The organization of data into shards worked great for a while, until a large amount of data went into InfluxDB. LevelDB splits the data out over many small files. Having dozens or hundreds of these databases open in a single process ended up creating a big problem. Users that had six months or a year of data would run out of file handles. It’s not something we found with the majority of users, but anyone pushing the database to its limits would hit this problem and we had no fix for it. There were simply too many file handles open.
BoltDB and mmap B+Trees
After struggling with LevelDB and its variants for a year we decided to move over to BoltDB, a pure Golang database heavily inspired by LMDB, a mmap B+Tree database written in C. It has the same API semantics as LevelDB: a key value store where the keyspace is ordered. Many of our users were surprised. Our own posted tests of the LevelDB variants vs. LMDB (a mmap B+Tree) showed RocksDB as the best performer.
However, there were other considerations that went into this decision outside of the pure write performance. At this point our most important goal was to get to something stable that could be run in production and backed up. BoltDB also had the advantage of being written in pure Go, which simplified our build chain immensely and made it easy to build for other OSes and platforms.
The biggest win for us was that BoltDB used a single file as the database. At this point our most common source of bug reports were from people running out of file handles. Bolt solved the hot backup problem and the file limit problems all at the same time.
We were willing to take a hit on write throughput if it meant that we’d have a system that was more reliable and stable that we could build on. Our reasoning was that for anyone pushing really big write loads, they’d be running a cluster anyway.
We released versions 0.9.0 to 0.9.2 based on BoltDB. From a development perspective it was delightful. Clean API, fast and easy to build in our Go project, and reliable. However, after running for a while we found a big problem with write throughput. After the database got over a few GB, writes would start spiking IOPS.
Some users were able to get past this by putting InfluxDB on big hardware with near unlimited IOPS. However, most users are on VMs with limited resources in the cloud. We had to figure out a way to reduce the impact of writing a bunch of points into hundreds of thousands of series at a time.
With the 0.9.3 and 0.9.4 releases our plan was to put a write ahead log (WAL) in front of Bolt. That way we could reduce the number of random insertions into the keyspace. Instead, we’d buffer up multiple writes that were next to each other and then flush them at once. However, that only served to delay the problem.
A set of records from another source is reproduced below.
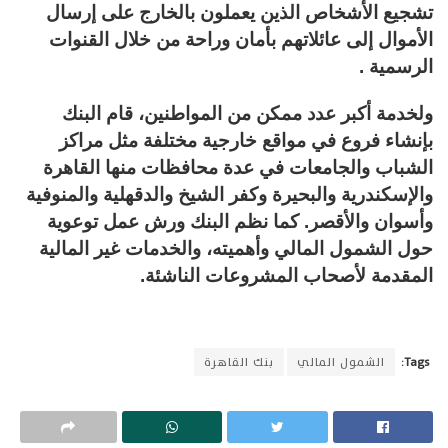
تشجيع الأشخاص الذين يعملون بالخارج على إرسال
الأموال إلى عائلاتهم بأمان وراحة من خلال القنوات
الرسمية .
ولخدمة أكبر عدد ممكن من المواطنين، قام البنك
بإنشاء فروع في مواقع خارجية مختلفة مثل مراكز
الشباب والجامعات في عدة محافظات منها القاهرة
والإسكندرية والبحيرة وكفر الشيخ والدقهلية والمنوفية
وأسوان والأقصر. كما نظم البنك ورش عمل توعوية
حول الشمول المالي وأهميته، والخدمات غير المالية
المقدمة لأصحاب المشروعات الناشئة.
Tags:
الشمول المالي
بنك القاهرة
High IOPS still became an issue and it showed up very quickly for anyone operating at even moderate work loads.
However, our experience building the first WAL implementation in front of Bolt gave us the confidence we needed that the write problem could be solved. The performance of the WAL itself was fantastic, the index simply could not keep up. At this point we started thinking again about how we could create something similar to an LSM Tree that could keep up with our write load.
Thus was born the Time Structured Merge Tree.